TS Bret and TD Four keeping the tropical Atlantic active

Tropical Storm Bret, which formed on the 19th from an easterly wave that left the African coast on the 15th is now about to cross the Lesser Antilles and enter the Caribbean Sea.  Then, newly-upgraded Tropical Depression Four is trailing just 1000 miles east of Bret.  The location of this activity is something we don't typically see "turn on" for another couple of months.

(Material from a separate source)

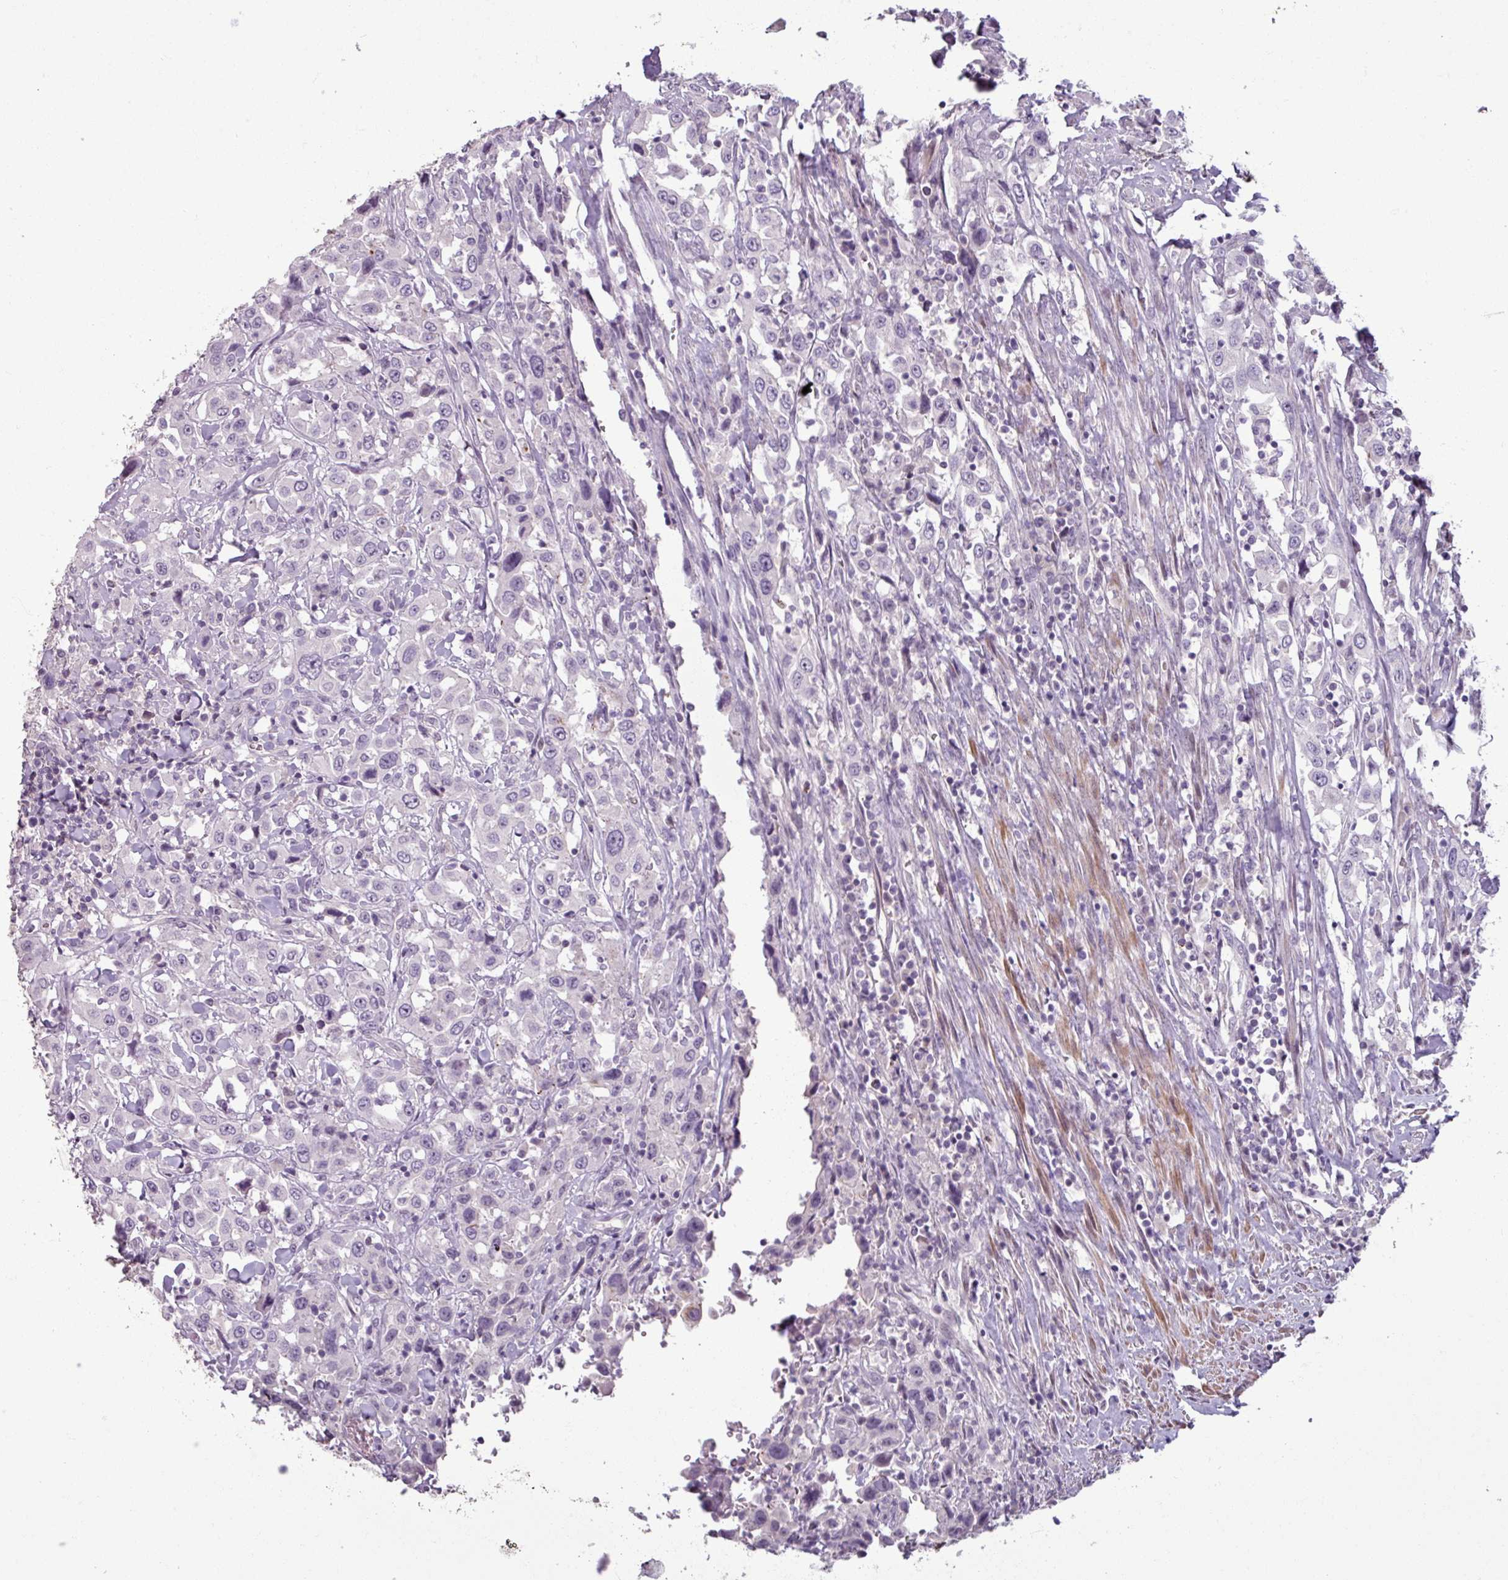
{"staining": {"intensity": "negative", "quantity": "none", "location": "none"}, "tissue": "urothelial cancer", "cell_type": "Tumor cells", "image_type": "cancer", "snomed": [{"axis": "morphology", "description": "Urothelial carcinoma, High grade"}, {"axis": "topography", "description": "Urinary bladder"}], "caption": "There is no significant positivity in tumor cells of urothelial cancer. (IHC, brightfield microscopy, high magnification).", "gene": "PNMA6A", "patient": {"sex": "male", "age": 61}}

Bret is very close to hurricane intensity as it nears the Lesser Antilles... the center should pass over Martinique or St. Lucia on Thursday night, though squally weather will of course extend further away than that (primarily to the north of center).  A tropical storm warning is in effect for Dominica, Martinique, and St. Lucia, and a hurricane watch is in effect for St. Lucia.  You'll find the most current information at https://www.nhc.noaa.gov/graphics_at3.shtml?start#contents

The storm is already experiencing moderate vertical wind shear, so the low-level circulation is displaced to the west of the mid-level center and the bulk of the thunderstorm activity.  The wind shear is expected to increase as Bret enters the Caribbean, so it has likely peaked in intensity and will gradually get ripped apart this weekend.
Radar loop from Barbados, available at https://bmcnoldy.earth.miami.edu/tropics/radar/

Then, the wave behind it which left the African coast on the 18th was upgraded to Tropical Depression Four on Thursday morning.  Although it's following closely in Bret's footsteps, the steering pattern has evolved and this storm will most likely turn to the north before reaching the Lesser Antilles and eventually weaken in the face of strong wind shear early next week somewhere south of Bermuda.  It is forecast to strengthen to a tropical storm later today, and the next name is Cindy.

This map below shows track forecasts from three global model ensembles, ending Tuesday morning. The black line is the mean of all three ensembles. The intensity guidance generally keeps this below hurricane intensity.

Elsewhere, the basin is quiet for now, but this is certainly a bizarre couple of storms to be writing about so early in the season.